- What is needed
Below are the entries; give again exactly the lines from the one mentioning "dimanche 13 janvier 2008.par Yves Caron" through the one mentioning "charbon et le fuel qui sont privilégiés !", inclusive.

- Dataset
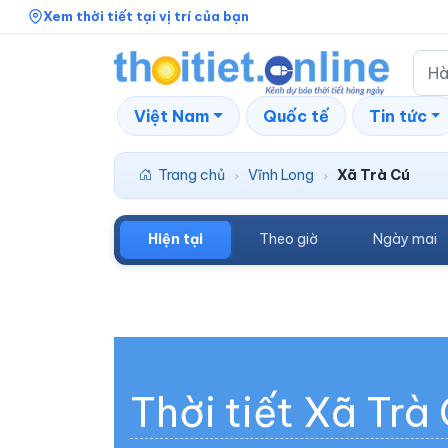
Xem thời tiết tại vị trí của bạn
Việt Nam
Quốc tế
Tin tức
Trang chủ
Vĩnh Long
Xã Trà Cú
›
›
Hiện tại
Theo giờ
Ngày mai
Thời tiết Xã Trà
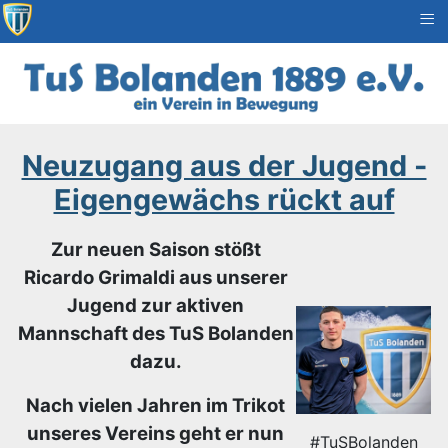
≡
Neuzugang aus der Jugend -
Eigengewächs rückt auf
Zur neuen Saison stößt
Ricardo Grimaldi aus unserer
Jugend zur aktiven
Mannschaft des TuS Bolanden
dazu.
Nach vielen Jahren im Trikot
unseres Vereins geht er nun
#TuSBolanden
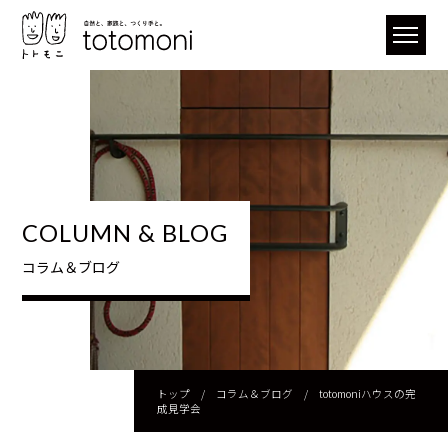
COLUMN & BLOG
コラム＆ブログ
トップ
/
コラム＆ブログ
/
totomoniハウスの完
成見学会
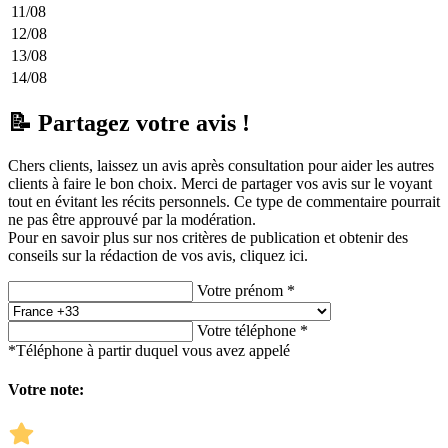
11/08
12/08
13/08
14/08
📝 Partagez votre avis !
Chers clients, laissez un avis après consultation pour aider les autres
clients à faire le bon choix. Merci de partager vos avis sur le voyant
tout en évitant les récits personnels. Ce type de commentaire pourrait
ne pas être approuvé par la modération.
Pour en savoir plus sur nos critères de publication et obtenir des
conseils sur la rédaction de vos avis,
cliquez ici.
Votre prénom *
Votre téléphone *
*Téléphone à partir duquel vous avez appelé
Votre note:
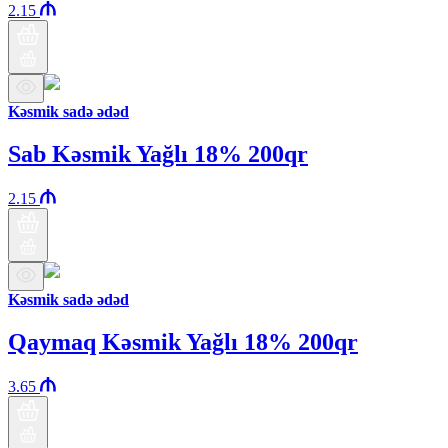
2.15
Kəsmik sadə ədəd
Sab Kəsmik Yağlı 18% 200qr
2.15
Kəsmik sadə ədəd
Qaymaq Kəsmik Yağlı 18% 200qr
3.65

* * *

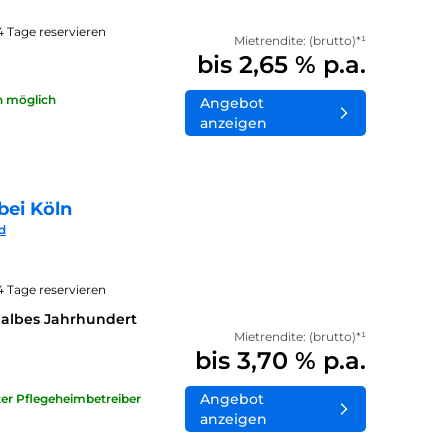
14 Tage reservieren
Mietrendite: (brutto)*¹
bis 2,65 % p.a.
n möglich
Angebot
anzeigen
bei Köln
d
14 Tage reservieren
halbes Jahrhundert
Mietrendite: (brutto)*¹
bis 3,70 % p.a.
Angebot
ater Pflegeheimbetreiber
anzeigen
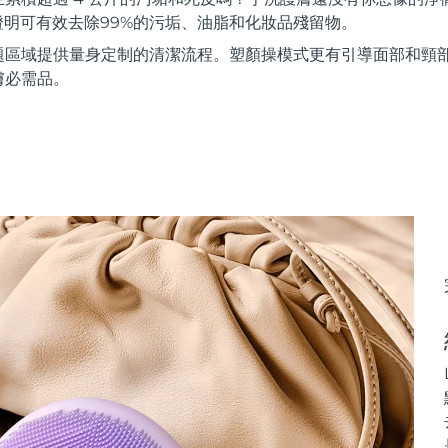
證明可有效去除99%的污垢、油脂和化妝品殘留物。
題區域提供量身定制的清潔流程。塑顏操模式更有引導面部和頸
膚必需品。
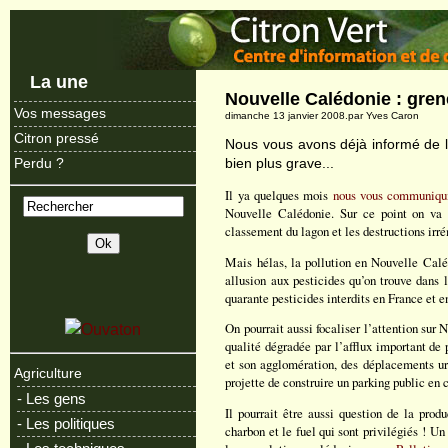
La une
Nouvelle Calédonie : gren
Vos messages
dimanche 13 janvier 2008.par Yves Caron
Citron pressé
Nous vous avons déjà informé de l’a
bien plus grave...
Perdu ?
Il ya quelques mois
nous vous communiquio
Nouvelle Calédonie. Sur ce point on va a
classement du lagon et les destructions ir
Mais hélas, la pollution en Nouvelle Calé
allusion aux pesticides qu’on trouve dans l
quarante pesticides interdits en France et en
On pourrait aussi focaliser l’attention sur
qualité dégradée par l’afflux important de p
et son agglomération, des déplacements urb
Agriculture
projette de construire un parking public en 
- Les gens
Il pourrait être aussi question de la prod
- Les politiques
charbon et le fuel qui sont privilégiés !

- Result of the exercise
dimanche 13 janvier 2008.par Yves Caron
Citron pressé
Nous vous avons déjà informé de l’a
bien plus grave...
Perdu ?
Il ya quelques mois
nous vous communiquio
Nouvelle Calédonie. Sur ce point on va a
classement du lagon et les destructions ir
Mais hélas, la pollution en Nouvelle Calé
allusion aux pesticides qu’on trouve dans l
quarante pesticides interdits en France et en
On pourrait aussi focaliser l’attention sur
qualité dégradée par l’afflux important de p
et son agglomération, des déplacements urb
Agriculture
projette de construire un parking public en 
- Les gens
Il pourrait être aussi question de la prod
- Les politiques
charbon et le fuel qui sont privilégiés !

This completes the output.